This place matters

This place matters

Sunday, September 28, 2014

The Motherlands: Chester

Last year Jeremy and I had the incredible fortune to visit England and Ireland. When I finished college, the farthest I'd ever been away from home was Northern Virginia, and though I'd dreamed of going there all my life, I don't think I really believed it possible until we touched down in Dublin. It seems impossible to describe the feeling of visiting a place that had previously only existed in books, but my face hurts from smiling just thinking about it, so maybe that's all the description needed.
I should point out that it turns out I am a terribly nervous traveler and was abjectly terrified and homesick the entire time we were there, but as it turns out it is completely possible to be enchanted beyond imagining while simultaneously feeling physically ill with the desire to be home.
I guess I'll start by talking about Jeremy's and my favorite city, Chester, a lovely and ancient city on the border with Wales. The historical sites in the city are incredible, particularly to a couple of kids whose apartment is probably younger than any of Chester's McDonald's restaurants. 
The historical highlights of the town include a partially unearthed Roman amphitheater (the non-unearthed portion is under a slightly younger ancient historical structure, because that's just how England rolls), Roman baths, and one of the most complete Roman city walls in England.
Ah, the Internet. Where you don't have to have a slide projector to bore your
loved ones with your vacation photos
It's super cool that Chester has all this Roman stuff, because Chester's name comes from the Latin word castra, which means settlement.

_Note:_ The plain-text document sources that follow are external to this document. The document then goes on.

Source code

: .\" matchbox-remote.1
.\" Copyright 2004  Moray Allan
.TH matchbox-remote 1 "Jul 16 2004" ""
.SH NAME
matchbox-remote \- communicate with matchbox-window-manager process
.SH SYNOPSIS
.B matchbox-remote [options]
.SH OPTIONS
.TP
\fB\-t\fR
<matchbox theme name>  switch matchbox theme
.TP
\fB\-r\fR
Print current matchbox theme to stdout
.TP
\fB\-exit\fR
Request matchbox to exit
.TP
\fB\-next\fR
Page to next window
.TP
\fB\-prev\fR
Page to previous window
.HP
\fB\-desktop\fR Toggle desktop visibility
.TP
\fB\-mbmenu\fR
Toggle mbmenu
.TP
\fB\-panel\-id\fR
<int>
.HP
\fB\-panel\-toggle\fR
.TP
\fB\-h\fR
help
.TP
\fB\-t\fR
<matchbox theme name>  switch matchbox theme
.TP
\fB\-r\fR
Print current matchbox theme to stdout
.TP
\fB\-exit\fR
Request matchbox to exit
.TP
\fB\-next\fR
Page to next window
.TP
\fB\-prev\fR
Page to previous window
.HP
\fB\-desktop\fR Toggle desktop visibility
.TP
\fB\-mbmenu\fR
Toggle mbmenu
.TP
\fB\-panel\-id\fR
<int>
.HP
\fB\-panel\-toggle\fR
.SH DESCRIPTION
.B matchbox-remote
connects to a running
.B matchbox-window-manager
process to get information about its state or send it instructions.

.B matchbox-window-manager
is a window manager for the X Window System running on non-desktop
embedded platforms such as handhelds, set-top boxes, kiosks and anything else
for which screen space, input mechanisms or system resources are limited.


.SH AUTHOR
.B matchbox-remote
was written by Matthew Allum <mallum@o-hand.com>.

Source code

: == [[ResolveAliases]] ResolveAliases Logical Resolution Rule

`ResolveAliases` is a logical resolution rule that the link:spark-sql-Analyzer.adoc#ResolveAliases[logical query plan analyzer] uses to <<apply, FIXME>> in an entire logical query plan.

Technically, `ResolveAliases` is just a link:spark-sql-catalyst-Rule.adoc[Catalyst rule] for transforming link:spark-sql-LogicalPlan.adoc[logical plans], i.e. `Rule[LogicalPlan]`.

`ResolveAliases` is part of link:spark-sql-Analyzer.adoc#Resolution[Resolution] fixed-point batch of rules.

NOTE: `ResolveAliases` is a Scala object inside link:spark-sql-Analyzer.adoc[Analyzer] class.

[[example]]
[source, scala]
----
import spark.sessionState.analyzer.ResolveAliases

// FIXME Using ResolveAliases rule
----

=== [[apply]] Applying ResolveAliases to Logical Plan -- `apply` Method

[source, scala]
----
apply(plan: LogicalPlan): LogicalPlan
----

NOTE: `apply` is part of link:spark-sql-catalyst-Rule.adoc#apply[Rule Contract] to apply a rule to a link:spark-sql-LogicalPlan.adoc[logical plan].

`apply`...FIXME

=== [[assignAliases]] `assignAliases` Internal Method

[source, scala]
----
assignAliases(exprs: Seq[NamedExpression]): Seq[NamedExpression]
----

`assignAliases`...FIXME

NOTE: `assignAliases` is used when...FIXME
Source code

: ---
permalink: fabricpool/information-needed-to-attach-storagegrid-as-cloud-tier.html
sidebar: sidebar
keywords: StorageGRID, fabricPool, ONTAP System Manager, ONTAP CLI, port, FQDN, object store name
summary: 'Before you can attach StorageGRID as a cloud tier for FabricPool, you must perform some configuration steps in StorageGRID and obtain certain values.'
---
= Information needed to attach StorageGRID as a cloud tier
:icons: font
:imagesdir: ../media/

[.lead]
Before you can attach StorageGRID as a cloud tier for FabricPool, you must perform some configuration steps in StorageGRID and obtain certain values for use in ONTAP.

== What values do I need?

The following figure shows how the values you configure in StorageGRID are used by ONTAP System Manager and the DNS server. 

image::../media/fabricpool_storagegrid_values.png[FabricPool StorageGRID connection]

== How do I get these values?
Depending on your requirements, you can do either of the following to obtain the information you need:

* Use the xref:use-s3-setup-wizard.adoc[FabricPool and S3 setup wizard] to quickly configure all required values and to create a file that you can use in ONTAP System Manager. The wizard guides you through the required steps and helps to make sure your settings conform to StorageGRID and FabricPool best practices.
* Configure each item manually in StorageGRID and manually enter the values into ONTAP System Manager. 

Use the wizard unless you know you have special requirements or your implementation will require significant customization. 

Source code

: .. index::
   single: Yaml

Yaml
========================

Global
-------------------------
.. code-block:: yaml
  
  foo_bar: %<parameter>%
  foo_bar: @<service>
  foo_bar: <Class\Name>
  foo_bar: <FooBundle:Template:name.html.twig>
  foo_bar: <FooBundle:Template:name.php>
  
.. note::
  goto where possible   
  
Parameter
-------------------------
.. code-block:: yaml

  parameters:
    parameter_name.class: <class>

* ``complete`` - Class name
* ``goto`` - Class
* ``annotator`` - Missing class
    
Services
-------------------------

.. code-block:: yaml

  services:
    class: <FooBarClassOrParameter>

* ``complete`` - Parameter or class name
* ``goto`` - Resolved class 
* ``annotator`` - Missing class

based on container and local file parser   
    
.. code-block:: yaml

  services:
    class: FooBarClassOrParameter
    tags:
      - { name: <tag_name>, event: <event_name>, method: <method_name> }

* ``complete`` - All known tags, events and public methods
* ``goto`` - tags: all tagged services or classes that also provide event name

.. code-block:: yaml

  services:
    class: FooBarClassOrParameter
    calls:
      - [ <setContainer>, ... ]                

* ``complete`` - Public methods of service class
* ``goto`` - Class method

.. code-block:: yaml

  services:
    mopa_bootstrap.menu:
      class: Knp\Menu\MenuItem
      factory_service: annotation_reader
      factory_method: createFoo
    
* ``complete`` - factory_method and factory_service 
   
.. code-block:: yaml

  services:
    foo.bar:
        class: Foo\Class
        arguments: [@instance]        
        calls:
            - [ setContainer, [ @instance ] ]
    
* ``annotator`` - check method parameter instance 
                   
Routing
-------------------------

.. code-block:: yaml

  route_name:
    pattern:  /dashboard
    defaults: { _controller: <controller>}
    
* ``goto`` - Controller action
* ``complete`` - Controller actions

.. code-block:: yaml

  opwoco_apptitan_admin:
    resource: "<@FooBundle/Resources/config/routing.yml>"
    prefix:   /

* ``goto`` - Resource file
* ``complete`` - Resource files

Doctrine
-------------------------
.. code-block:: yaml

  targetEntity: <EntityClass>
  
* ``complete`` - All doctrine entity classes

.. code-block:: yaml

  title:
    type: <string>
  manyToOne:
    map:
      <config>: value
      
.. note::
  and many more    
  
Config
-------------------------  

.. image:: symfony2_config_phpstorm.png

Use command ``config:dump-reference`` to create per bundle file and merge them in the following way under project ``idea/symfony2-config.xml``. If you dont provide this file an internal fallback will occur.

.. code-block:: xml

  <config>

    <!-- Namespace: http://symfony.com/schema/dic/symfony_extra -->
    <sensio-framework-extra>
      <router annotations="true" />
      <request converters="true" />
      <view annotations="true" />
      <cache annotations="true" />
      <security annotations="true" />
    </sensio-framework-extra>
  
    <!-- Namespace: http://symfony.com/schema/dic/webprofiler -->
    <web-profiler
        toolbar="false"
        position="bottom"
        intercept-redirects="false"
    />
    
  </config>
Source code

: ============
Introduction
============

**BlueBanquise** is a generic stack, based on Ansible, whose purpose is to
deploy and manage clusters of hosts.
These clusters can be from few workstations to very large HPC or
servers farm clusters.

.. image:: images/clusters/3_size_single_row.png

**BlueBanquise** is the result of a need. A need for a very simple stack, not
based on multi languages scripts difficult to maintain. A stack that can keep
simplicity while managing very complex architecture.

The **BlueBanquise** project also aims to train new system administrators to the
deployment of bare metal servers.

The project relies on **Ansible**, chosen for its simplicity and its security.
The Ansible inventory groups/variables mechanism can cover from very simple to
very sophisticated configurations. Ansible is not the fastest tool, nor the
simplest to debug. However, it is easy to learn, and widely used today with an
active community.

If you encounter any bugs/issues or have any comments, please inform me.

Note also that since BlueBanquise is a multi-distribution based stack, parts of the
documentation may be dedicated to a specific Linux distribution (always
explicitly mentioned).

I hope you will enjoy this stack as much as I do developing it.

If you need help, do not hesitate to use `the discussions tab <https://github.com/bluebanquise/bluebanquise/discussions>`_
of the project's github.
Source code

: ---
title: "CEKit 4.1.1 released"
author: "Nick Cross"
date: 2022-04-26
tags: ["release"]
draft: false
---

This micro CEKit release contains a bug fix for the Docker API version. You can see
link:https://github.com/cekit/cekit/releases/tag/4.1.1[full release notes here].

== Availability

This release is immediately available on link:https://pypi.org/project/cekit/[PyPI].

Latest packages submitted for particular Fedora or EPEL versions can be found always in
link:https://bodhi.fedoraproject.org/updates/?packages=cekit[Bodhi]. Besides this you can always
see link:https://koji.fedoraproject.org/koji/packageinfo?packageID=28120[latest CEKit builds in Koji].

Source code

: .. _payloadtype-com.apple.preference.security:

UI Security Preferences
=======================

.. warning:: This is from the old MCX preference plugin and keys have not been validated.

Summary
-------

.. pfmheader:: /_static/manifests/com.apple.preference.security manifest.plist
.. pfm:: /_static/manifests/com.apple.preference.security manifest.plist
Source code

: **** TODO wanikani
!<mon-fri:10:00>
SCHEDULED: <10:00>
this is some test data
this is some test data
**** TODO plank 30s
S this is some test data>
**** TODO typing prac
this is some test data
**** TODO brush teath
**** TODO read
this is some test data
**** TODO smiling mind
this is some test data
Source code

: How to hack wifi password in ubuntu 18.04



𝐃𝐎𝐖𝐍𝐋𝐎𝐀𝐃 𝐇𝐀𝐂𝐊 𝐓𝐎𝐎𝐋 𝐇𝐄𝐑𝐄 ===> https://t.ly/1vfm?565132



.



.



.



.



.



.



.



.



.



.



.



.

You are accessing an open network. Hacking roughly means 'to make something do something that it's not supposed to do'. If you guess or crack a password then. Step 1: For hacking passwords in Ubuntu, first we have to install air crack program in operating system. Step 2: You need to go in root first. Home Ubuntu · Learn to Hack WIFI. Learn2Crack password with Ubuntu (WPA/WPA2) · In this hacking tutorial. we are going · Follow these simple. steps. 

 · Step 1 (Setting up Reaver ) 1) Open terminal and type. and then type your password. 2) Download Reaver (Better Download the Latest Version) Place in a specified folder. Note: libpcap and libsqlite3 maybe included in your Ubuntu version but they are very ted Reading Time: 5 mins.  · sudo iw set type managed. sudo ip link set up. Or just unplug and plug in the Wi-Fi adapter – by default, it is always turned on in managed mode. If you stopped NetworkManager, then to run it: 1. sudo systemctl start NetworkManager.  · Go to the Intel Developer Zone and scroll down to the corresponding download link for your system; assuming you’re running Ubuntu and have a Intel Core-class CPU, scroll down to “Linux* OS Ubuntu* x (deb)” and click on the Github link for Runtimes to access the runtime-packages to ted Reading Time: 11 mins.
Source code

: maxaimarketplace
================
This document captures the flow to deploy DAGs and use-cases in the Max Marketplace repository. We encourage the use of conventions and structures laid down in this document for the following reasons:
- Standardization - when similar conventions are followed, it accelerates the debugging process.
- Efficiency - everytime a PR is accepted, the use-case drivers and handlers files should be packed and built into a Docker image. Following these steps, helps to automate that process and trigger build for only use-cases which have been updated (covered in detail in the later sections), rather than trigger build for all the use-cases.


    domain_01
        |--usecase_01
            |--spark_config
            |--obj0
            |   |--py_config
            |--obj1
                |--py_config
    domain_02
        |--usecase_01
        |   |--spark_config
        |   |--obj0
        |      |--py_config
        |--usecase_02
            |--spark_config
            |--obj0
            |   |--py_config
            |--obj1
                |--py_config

That wouldn't be terribly exciting, given how much of our language does come from Latin. However, castra is one of the very few words to find its way into English directly from Latin.
See, the Romans conquered England a couple thousand years ago and apparently didn't hang out with the natives too much. The Romans and the natives were pretty intent on murdering each other, which kind of puts a damper on cultural exchange. So even though the Romans stuck around several hundred years, they left, and left nothing behind but a few words, some cities, and a whole lot of corpses. Castra was one of the handful of words that stuck, and it survives in the name of every city with chester, cheshire, caster, or shire in its name.